I probably sound like a broken record, but this is standard across scientific disciplines. No raw data and people call bullshit.

Is it really _Trump's_ EPA that is the problem? Or is the underlying problem the party that backs him and supplies EPA officials?

https://www.vox.com/science-and-health/2017/3/10/14871696/sc...

Scott Pruitt denies basic climate science. But most of the outrage is missing the point. ... It’s not about Pruitt and it’s not about facts. (from 2017)

[Complaints] are all about what Pruitt believes. And in the end, who cares what he believes? He is a functionary, chosen in part to dismantle EPA regulations on greenhouse gases. If it weren’t him, it would be some other functionary.

The goal is to block or reverse any policy that would negatively affect [conservative] donors and supporters, who are drawn disproportionately from carbon-intensive industries and regions. That is the North Star — to protect those constituencies. That means, effectively, blocking any efficacious climate policy (which, almost by definition, will diminish fossil fuels)

It always stuns me that people still internalize the "both parties" arguments. One party in particular seems significantly more determined and certain to drag American living standards down.
This is actually a good thing. Otherwise, you get laws such as "Coffee labels must have warning labels stating it might cause cancer" as California just passed because a "Scientist" mentioned that coffee might contain a carcinogen. There is no proof or verifiable data supporting it. Now the EPA cannot just ban or prohibit based off "might cause". There needs to be proof that anybody can verify.
Have you technical geniuses figured out that lawyers can write restrictions in a way that sounds reasonable (to get them to pass) and then go on to enforce policy in quite a different way, much later ? Is it not obvious that 'environmental protection' costs money and may prevent some company from making more money ? The US EPA is a number-one target for decades, for these reasons. Many US lawyers are paid very, very well to represent the interests of their commercial employers, which likely does not include any consideration of actual long-term harm.
So it sounds like you’re saying the new policy is reasonable but may be abused?

If so I don’t disagree.

I disagree with this article stating that raw data needs to be kept secret.
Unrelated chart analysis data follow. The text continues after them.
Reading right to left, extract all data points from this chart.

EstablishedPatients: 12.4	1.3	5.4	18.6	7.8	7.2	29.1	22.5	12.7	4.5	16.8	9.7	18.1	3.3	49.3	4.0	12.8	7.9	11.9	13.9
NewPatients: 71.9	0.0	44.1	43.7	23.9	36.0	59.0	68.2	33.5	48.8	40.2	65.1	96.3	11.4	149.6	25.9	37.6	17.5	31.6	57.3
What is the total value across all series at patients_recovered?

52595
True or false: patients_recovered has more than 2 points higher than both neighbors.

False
It’s pure bullshit and anti-science.

> Is it not obvious that 'environmental protection' costs money and may prevent some company from making more money?
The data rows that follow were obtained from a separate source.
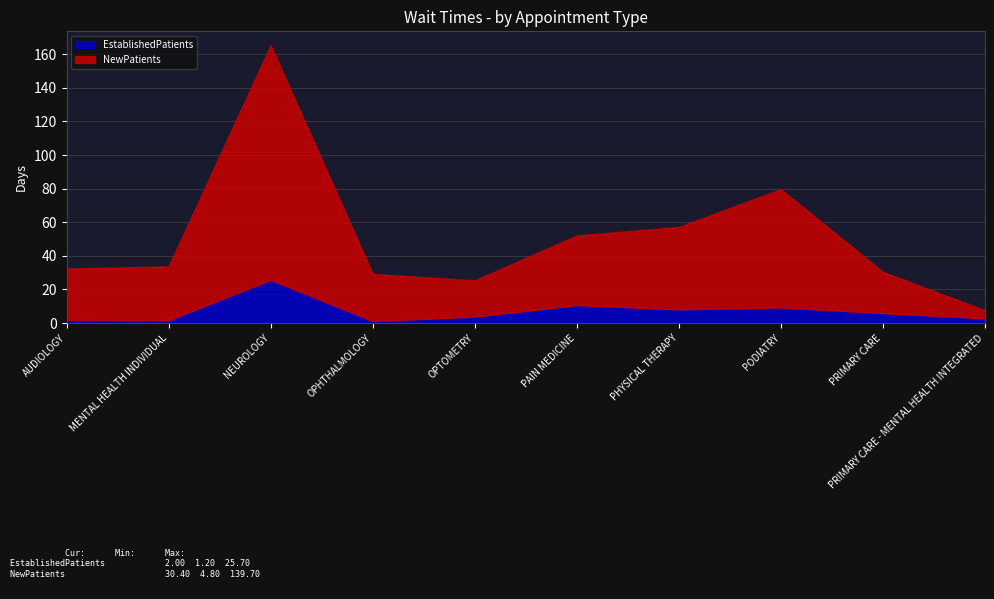

The value of NewPatients at MENTAL HEALTH INDIVIDUAL is 53.3. True or false?

False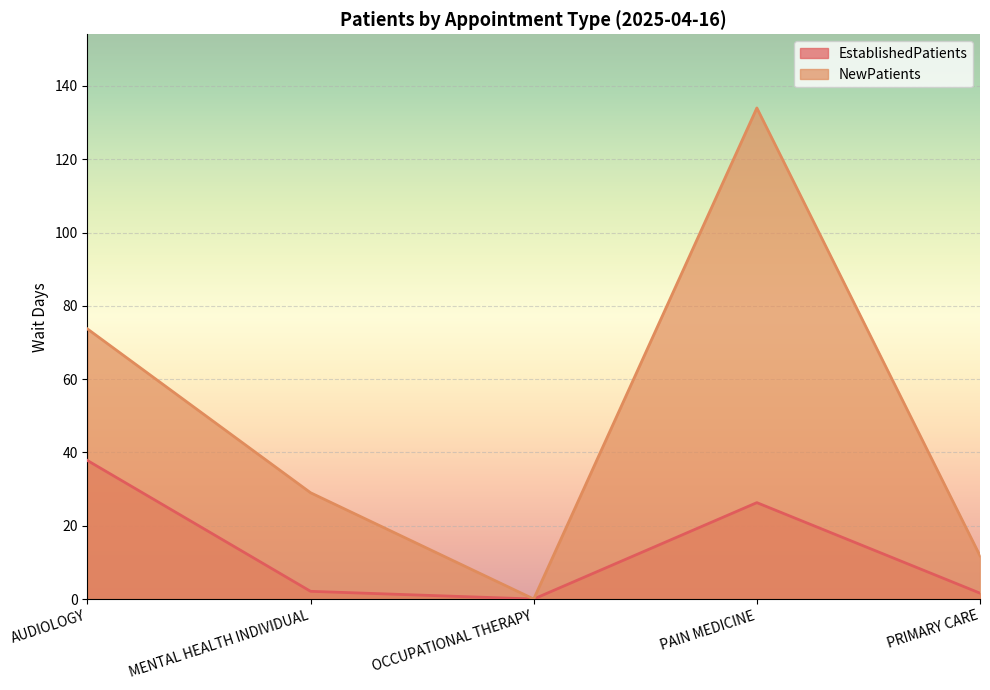

In NewPatients, how many points are lower than both neighbors (excluding endpoints)?

1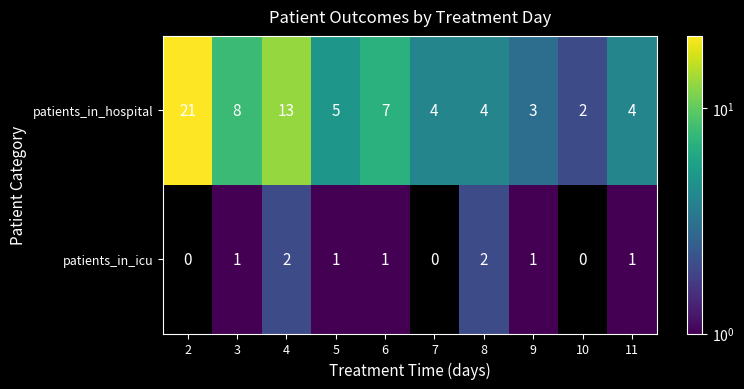

Read the patients_in_hospital value at 4, to the nearest 5.

15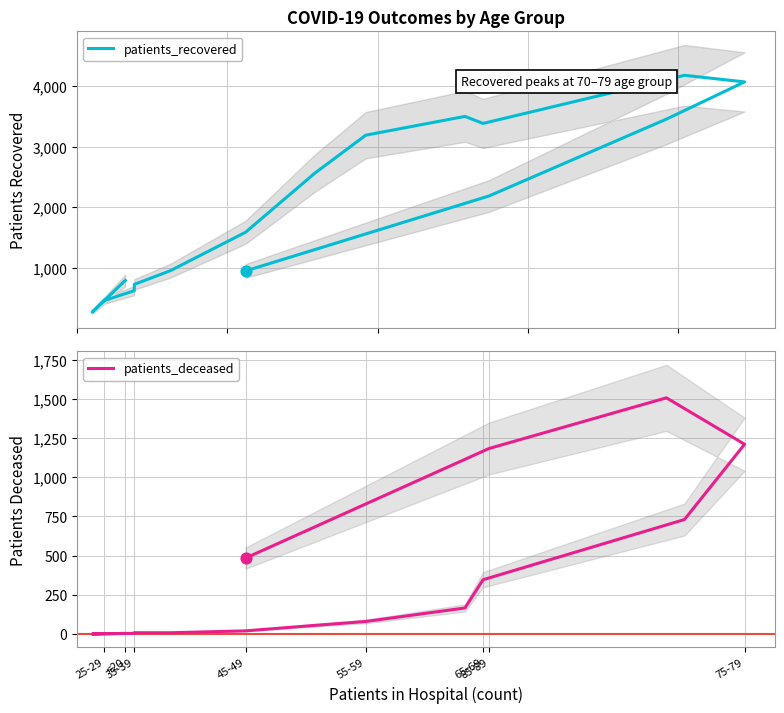

Which series has the largest Y range (max minus min)?

patients_recovered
I cannot tell from your tone and the jab at “technical geniuses” if you’re saying this is a bad thing.

Yes, environmental protection costs money. This money should be paid by the companies who are directly or potentially placing the environment at risk. This burden should not be externalized onto the public so private entities can make more money.

Lawyers gaming the legal system or enabling their clients to cause long term harm could face the possibility of disbarment.
Here is the actual document for anyone curious:

https://www.federalregister.gov/documents/2018/04/30/2018-09...

I think it sounds great. Reproducability and verifiability are extremely import in scientific research. Unlike what this article and some people here claim, it does make provisions for protecting the privacy of users. I also don't see anything hinting that it will affect past studies retroactively.

My only complaint is that it targets the EPA specifically, which is pretty suspicious with the current political situation. It would be great if this affected all studies which receive public funding.

The burden seems to be flipped here. You can't release a medical product until you have reproducible and verifiable results proving your product is safe and effective. When it comes to the environment you can release something until it's proven that it's not safe and effective. They're increasing the burden under the nomenclature of science, when in reality it's a cost/benefit between a company's profits and the quality of life of everyone.

I don't mean to sound anti-corprate, but environmental regulations only exist because companies externalize costs onto society and this increases the burden for balancing exposing that cost.